■ Things to do ■
a - In the passage about the Florida rail line, what did many people think in 2012?
b - Extend the passage about the Florida rail line, picking up after its final sentence.

■ Source ■
..........

I seriously doubt you're a transportation consultant. Based on your comment history, it's an unfamiliar world. In 2012, many thought the Miami segment would never happen. Then they said Orlando segment would never break ground. Despite delays from lawsuits to stop it, it continues to move forward and TOD continues to pop up around its stations. Maybe it reaches Tampa and Jax or maybe it doesn't. No one truly knows the future. Yet the reality is that it's progressing faster than nearly everything dreamed and discussed here. Shipyards, The District, Berkman 2, two waying streets, a convention center, Landing revitalization, Skyway extension, activating the City Hall Annex site? All talk predating AAF/Brightline/Virgin Trains by years, but no closer to happening as they were in 2010. No one is being asked to buy it. That's sort of like moving the goalpost to the question that was raised.

Has anyone a VT ever said anything about coming to Jacksonville?

..........

■ Raw data ■
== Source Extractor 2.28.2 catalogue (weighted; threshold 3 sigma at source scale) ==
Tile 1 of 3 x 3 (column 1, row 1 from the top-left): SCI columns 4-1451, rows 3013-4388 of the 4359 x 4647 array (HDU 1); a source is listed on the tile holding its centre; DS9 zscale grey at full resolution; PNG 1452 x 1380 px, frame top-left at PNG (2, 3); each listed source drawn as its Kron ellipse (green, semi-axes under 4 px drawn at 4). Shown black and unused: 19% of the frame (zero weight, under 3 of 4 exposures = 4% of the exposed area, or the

..........

■ Answers provided ■
a - Many thought the Miami segment would never happen.

b -
I was simply answering this question by giving an example of the vice president of the parent company mentioning possible extension to Jax after the Miami/Orlando segment is successfully running. The same article highlights the court documents regarding the rights to operate passenger rail services on FEC tracks up to Jax. Whether it happens two years from now or 10 years down the road, securing the rights to operate on a freight railroad is more than anything else done locally after years of talk and press releases. Even with JTA's AV dreams, there's a reason they have a "test facility" in a parking lot instead of running them on the street as a pilot. At this point, I'd bet the Virgin Orlando segment will be up and running before a Lot J or District completes one building on their properties. If anyone really is interested in more, the information, legal filings, etc. and even the AAF Jacksonville Segment, LLC. documents are out there and fairly easy to find.
« Last Edit: January 08, 2020, 08:40:15 AM by thelakelander »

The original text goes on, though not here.